Another limitation of these data was the assumption that the three categories identified by the CCHS 1.2 represented the proportion of the population falling into three broad recurrence categories. Subjects with no lifetime major depression were used to approximate the size of a low-risk category in the population, single episodes a moderate risk category and multiple episodes a high risk category. This division was somewhat arbitrary, but needed to be adopted because the NPHS data was also used to estimate incidence (it would have been tautological to estimate incidence from the same proportions that defined recurrence risk).
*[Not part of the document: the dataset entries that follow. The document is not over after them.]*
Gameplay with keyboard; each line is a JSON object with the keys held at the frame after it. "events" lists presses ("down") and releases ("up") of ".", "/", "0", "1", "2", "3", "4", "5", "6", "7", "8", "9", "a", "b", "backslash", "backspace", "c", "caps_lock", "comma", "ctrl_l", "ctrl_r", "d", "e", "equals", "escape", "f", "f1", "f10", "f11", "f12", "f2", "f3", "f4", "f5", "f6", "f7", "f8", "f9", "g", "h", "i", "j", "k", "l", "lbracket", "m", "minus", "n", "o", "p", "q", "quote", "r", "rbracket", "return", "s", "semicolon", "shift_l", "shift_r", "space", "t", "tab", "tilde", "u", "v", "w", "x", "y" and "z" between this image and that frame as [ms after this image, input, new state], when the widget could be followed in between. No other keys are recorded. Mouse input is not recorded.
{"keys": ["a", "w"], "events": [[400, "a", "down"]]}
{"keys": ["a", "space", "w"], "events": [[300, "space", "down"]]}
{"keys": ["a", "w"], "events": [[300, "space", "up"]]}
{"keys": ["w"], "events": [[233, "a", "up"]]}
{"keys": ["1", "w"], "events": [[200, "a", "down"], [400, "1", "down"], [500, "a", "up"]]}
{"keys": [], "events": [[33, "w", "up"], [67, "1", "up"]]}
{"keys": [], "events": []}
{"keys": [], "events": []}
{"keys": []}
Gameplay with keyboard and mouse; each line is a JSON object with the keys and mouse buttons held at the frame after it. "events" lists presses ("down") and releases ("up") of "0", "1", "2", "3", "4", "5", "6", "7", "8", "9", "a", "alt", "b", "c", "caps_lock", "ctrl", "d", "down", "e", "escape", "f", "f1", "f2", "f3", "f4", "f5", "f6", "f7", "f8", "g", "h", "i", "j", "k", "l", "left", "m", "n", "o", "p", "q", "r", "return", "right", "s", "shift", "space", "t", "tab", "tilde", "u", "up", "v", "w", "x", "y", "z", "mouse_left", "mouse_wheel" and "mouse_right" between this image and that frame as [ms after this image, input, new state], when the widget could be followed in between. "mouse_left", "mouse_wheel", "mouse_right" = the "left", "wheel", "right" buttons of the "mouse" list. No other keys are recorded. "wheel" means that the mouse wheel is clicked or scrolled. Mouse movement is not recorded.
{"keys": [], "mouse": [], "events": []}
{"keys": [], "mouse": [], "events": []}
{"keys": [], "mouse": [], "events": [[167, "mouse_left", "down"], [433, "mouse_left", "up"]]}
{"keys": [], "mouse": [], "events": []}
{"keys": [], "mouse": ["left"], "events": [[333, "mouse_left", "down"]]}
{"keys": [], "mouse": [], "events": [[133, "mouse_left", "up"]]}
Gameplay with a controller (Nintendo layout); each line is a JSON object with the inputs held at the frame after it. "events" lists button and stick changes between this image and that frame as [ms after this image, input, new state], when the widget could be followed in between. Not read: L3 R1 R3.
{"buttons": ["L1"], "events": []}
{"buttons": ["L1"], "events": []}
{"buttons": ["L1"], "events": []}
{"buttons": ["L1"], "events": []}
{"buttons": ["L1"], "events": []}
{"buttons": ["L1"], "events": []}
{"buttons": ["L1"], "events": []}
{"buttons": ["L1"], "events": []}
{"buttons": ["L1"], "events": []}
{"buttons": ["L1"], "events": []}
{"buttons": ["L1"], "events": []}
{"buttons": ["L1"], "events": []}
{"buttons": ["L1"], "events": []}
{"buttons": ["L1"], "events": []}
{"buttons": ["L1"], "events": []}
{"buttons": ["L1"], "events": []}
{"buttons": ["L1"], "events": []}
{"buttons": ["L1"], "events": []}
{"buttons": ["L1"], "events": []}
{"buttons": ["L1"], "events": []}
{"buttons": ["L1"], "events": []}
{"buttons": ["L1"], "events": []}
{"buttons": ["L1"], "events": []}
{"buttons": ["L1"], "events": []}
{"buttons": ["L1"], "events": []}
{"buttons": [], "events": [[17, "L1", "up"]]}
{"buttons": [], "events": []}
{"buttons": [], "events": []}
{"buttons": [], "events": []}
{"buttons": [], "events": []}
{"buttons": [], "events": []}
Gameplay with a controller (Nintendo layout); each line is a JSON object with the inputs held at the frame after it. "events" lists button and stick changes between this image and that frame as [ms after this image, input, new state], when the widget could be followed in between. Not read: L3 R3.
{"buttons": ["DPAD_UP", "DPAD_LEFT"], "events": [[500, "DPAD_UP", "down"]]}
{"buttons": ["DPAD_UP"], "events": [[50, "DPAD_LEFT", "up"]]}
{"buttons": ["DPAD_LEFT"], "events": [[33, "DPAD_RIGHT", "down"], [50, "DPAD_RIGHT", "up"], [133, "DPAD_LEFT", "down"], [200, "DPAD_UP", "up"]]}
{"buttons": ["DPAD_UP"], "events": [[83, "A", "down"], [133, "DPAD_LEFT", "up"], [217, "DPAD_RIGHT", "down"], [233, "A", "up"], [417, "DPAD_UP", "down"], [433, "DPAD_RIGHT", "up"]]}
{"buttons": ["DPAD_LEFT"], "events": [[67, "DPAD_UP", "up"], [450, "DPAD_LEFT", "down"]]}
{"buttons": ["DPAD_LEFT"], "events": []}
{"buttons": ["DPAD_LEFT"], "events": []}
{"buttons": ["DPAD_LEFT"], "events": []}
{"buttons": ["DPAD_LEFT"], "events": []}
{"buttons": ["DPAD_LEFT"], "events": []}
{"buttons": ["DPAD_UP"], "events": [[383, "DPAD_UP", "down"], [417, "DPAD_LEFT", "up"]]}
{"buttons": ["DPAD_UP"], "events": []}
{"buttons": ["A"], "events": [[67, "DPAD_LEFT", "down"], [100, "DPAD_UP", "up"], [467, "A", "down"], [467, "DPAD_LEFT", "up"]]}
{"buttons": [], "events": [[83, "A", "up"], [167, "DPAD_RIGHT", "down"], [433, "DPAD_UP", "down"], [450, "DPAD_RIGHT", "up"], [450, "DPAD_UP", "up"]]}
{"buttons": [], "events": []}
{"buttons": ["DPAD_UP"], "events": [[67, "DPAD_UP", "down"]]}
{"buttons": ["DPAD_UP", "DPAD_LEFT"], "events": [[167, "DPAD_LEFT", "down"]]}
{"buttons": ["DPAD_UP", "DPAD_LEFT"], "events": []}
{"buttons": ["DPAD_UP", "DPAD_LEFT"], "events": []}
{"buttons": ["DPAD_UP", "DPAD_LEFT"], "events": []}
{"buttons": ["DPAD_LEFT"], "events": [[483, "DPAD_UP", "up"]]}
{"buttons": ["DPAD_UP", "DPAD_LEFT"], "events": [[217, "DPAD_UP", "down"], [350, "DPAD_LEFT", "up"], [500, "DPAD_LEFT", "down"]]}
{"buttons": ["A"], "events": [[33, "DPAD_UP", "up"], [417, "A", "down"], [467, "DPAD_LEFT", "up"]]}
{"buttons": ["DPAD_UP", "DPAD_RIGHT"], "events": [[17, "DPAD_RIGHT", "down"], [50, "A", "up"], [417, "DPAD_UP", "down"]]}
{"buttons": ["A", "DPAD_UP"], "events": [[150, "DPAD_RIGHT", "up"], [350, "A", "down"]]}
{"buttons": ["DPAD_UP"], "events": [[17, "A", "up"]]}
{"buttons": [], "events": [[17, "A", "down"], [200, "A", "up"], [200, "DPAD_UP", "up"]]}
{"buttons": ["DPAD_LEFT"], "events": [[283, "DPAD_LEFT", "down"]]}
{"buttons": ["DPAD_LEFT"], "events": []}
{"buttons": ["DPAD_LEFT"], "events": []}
Figure 4 presents a more advanced Markov-based framework describing major depression epidemiology than previously described Markov models, and the model appears to provide a good description of available Canadian major depression data, despite the specified limitations. To our knowledge, such a method for estimating incidence and recurrence of major depression has not been previously reported. Markov models are commonly used in cost-effectiveness modeling (e.g. see, Sorensen et al. ). More recently, integration of data from psychiatric epidemiological surveys and clinical trials for cost-utility analyses has been described [25, 26]. While available modeling approaches have limitations, they do provide a methodological framework which should support increasingly meaningful descriptions of major depression epidemiology. Of most importance, it should be possible to refine these models since they provide a platform for integrating the best available information as this becomes available.
The analyses reported here are based on data collected by Statistics Canada http://www.statcan.ca, but do not represent the opinions or interpretations of Statistics Canada.
Dr. Patten is a Health Scholar with the Alberta Heritage Foundation for Medical Research, and a Fellow with the Institute of Health Economics. This study was funded by a grant from the Canadian Institutes of Health Research.